An income statement, also known as a profit and loss statement or earnings statement, is a key financial statement used in business accounting that reveals a business’s revenue and expenses during a specified period. The purpose of an income statement is to show how revenue is transformed into net profit. While there are different ways to create an income statement, most include a few basic items, such as revenue generated for the specified period; and the expenses associated with generating the revenue (e.g. write-offs, taxes depreciation, etc.).
Normally, an income statement is broken down into two primary sections: the operating section and non-operating section. Here’s what to include in each:
For the operating section, you should begin by listing your business’s revenue for the specific period. This includes any money generated through your normal business practices, including accounts receivable. Typically, revenue is presented on an income statement as the sales minus sales discounts, returns and allowances. When a business sells a product or service, it generates revenue — and this revenue should be recorded in an income statement.
Expenses are another key item to include in your income statement. Any expense that’s associated with the revenue your business generates should be included here, assuming it occurred during the same specified time period. You can break it down even further, however, by including cost of goods sold (COGS), Selling, General and Administrative (SGA) expenses, depreciation, and research and development (RD) expenses.
The option section of an income statement is the non-operating section.

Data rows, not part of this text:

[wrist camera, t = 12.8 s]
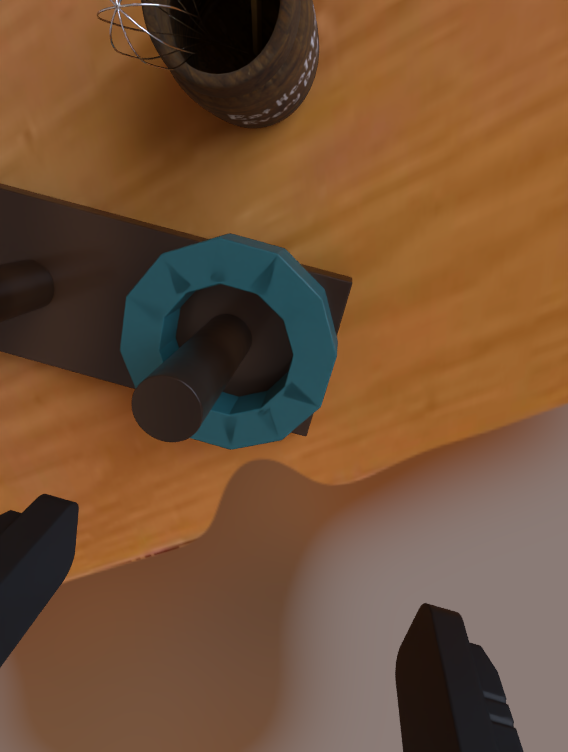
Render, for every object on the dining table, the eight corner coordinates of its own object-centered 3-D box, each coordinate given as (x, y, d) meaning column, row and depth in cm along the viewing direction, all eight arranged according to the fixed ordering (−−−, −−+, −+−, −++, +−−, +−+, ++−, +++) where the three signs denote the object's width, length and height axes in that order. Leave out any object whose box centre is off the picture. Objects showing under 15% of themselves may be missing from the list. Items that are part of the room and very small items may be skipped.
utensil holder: (167, 67, 22) (-22, -69, 11) (254, -66, 19) (129, -415, 8) (261, 160, 23) (177, 124, 11) (353, 43, 20) (360, -143, 9)
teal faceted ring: (131, 397, 27) (111, 415, 24) (156, 212, 23) (135, 214, 20) (304, 447, 26) (300, 470, 24) (360, 269, 22) (361, 277, 20)
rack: (-40, 328, 28) (-245, 397, 18) (-46, 171, 25) (-301, 154, 15) (308, 424, 27) (286, 549, 18) (352, 277, 24) (355, 331, 14)
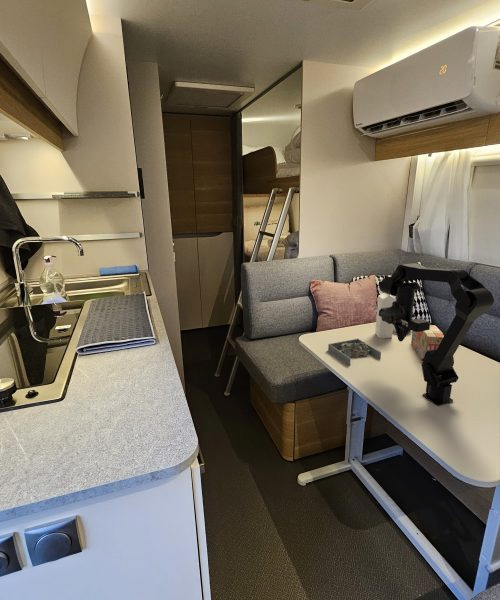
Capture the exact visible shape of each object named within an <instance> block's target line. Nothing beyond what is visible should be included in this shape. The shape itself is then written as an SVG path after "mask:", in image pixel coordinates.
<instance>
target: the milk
mask: <svg viewBox="0 0 500 600" xmlns="http://www.w3.org/2000/svg"><path fill="white" fill-rule="evenodd" d="M393 301H396V298H395V296H392V295H389V294H386V293H383V292H381V293H380V294H378V296H377V307H376V319H375V332H374V334H375V335H376V336H377V338H379V339H392V338H393V333H394V332H393V324H388V323H387V322H385V321H382V318H381V316H379V310H380V309H381V308H387V307H392V303H393Z"/></svg>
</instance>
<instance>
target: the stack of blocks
mask: <svg viewBox="0 0 500 600" xmlns="http://www.w3.org/2000/svg"><path fill="white" fill-rule="evenodd" d="M411 331H412V330H411ZM444 335H445V334H444V333H443V332H442V330H440V329H439V328H438V327H437V326H436V325H433V324H430V330H426V331H421V332H414V331H412V332H411V341H410V343H411V345H412V347H413V348H414V351H416V354H417V355H418V357H419V359H420V361H421V363H422V362H423V361H422V359H423V358H424V356H425V353H426V352H427V351H430V350H434V349H437V347H438V346H439V344H440V342H441V340H442V338H443V337H444Z"/></svg>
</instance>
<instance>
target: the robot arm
mask: <svg viewBox="0 0 500 600" xmlns="http://www.w3.org/2000/svg"><path fill="white" fill-rule="evenodd" d="M419 280H421V281H430V282H438V283H448V285H449V288H450V292H451V296H452V297H453V298H454V299H455V305H454V309H455V311H454V312H455V314H454V317H453V318H452V321H451V322H450V325H449V326H448V327H447V330H446V331H445V333H444V334H443V335H444V337H443V338H442V340H441V342H440V344H439V346H438V347H437V349H434V350H430V351H427V352H426V353H425V356H424V358H423V359H422V361H423V362H422V361H421V370H422V375H423V380H424V382H426V386H425V387H426V388H425V392H424V393H422V396H423V397H424V398H426V399H427V400H429V401H430V402H432V403H433V404H435V405H436V406H442V405H446V404H449V403H453V402H454V399H453V398H451V394H452V388H453V385H452V384H453V383H457V382H458V380H459V376H458V374H457V371H456V370H455V368H454V367H453V366H454V365H455V359H454V355H455V353H456V352H457V350H458V348H459V347H460V345H461V344H462V342H463V340H464V339H465V337H466V335H467V334H468V332H469V331H470V328H471V327H472V325H473V324H474V322H475V321H476V320H477V319H479V317H481V316H482V315H484V314H485V313H486V312H487V311H488V310H489V309H490V308H491V307H492V306H493V304H494V302H495V298H494V297H493V294H492V292H491V291H490V290H489V289H488V288H486V286H485V285H484V284H483V283H482V282H480V281H478V280H477V278H475V277H473V276H471V274H470V273H469V272H468V271H467V270H465V269H463V268H459V269H458V268H457V269H454V268H440V267H438V268H437V267H426V266H424V265H423V264H419V263H416V262H413V263H403V264H398V265H397V267H396V269H395V271H394V272H393V273H392V274H385V275H384V278H383V279H382V280H381V281H380V283H379V284H378V288H379V289H378V290H379V291H380V292H381V293H386V294H389V295H391V296H393V297H396V298H395V299H396V301H393V303H392V307H387V308H381V309H380V310H379V316H381V318H382V321H385V322H387V323H388V324H393V325H394V326H395V329H396V332H395V333H396V336H397V339H398V342H403V341H404V340H405V338H406V337H407V335H408V334H409V332H411V331H414V332H421V331H426V330H430V325H431V323H430V322H429V321H427V320H425V319H423V318H417V319H414V318H415V317H416V314H414V313H413V311H414V307H417V302H415V295H416V291H417V290H421V289H422V288H421V285H419V284H418V282H417V281H419ZM409 281H411V282H409ZM462 286H463V287H465V288H466V289H467V290H465V289H464V288H463V287H462Z"/></svg>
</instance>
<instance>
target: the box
mask: <svg viewBox="0 0 500 600" xmlns="http://www.w3.org/2000/svg"><path fill="white" fill-rule="evenodd" d="M362 342H364V341H363V340H361V339H360V338H353V339H349V340H344V341H343V340H342V341H337V342H333V343H328V345H327V346H328V347H327V349H328V350H327V351H329V352H330V353H331V354H332V355H334V356H335V357H336V358H338V359H339V360H341V361H342V362H343V363H345V364H346V365H348V366H351V358H352V357H348V356H346V355H345V354H344V352H342V346H341V345H342V344H343V343H356V344H357V343H362ZM365 344H366V345H367V346H368V347H369V350H370V351H369V354H371V356H373V357H375V358H377V359H379V360H381V359H382V358H381V357H382V352H381V351H380V350H378V349H377V348H375V347H373V346H372V345H370V344H368V343H367V342H365ZM340 350H341V351H340Z"/></svg>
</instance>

For this section, you should include other revenue from methods which aren’t related to your primary business activities. This may include rent, income from patents, etc. Furthermore, the non-operating section should include unusual gains that are infrequent in your business’s line of work. Other items to include in the non-operating section of your income statement include finance cost (e.g. interest of bank loans), as well as income tax expense.
Hopefully, this gives you a better understanding of how to create an income statement for your business.